No doubt, for most scientists, this is the natural tendency. After all, we are first taught that Science is rational, objective, methodical and culture-free …
and thus an exceptional and superior way to know reality. It would therefore seem quite natural to subject traditional knowledge to the rational filter of science in order to separate the grain from the chaff, empirical truth from superstition.
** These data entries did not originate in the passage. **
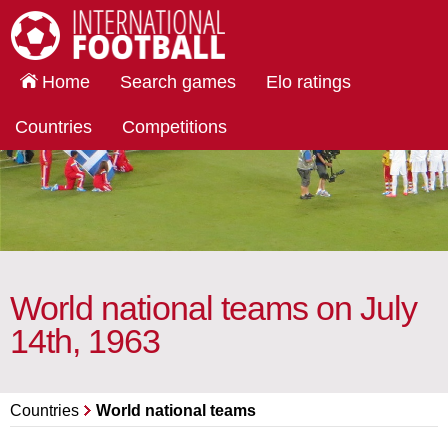
International Football
Home
Search games
Elo ratings
Countries
Competitions
World national teams on July
14th, 1963
Countries
World national teams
But if we, as scientists, listen to our own historians and philosophers of science, then we must acknowledge that science has another face that is not the one most commonly presented for public consumption. Science has its own historical, social and cultural context. From its very origins, science is anchored in a dualistic worldview that separates Culture and Nature, sets humans apart from other living organisms, and opposes the rational and the spiritual. This will to separate, reduce and compartmentalise is both science's force, as witnessed by enormous advances in Western technology, and its weakness, as all scientists traumatised by the elusive challenge of interdisciplinarity will eagerly attest.
But if scientists admit to sharing a worldview that has a basis in culture, then judging traditional knowledge by the tenets of science makes no more sense than evaluating science according to the tenets of traditional knowledge. Rather than rational and objective, this narrow approach to linking with traditional knowledge can best be qualified as ethnocentric.
Today the linking of traditional and scientific knowledge is in need of novel and more comprehensive approaches that acknowledge the diversity, dynamism and multiple dimensions of traditional knowledge, and the broad range of its contributions to sustainable development.
Through its cross-cutting LINKS project, UNESCO is cultivating such an interdisciplinary and holistic approach by mobilising inputs from all of its programme sectors – Natural Sciences, Social and Human Sciences, Culture, Education and Communication & Information. The presentations and debates that will take place throughout this day will help identify the ways forward in this most promising but admittedly challenging domain.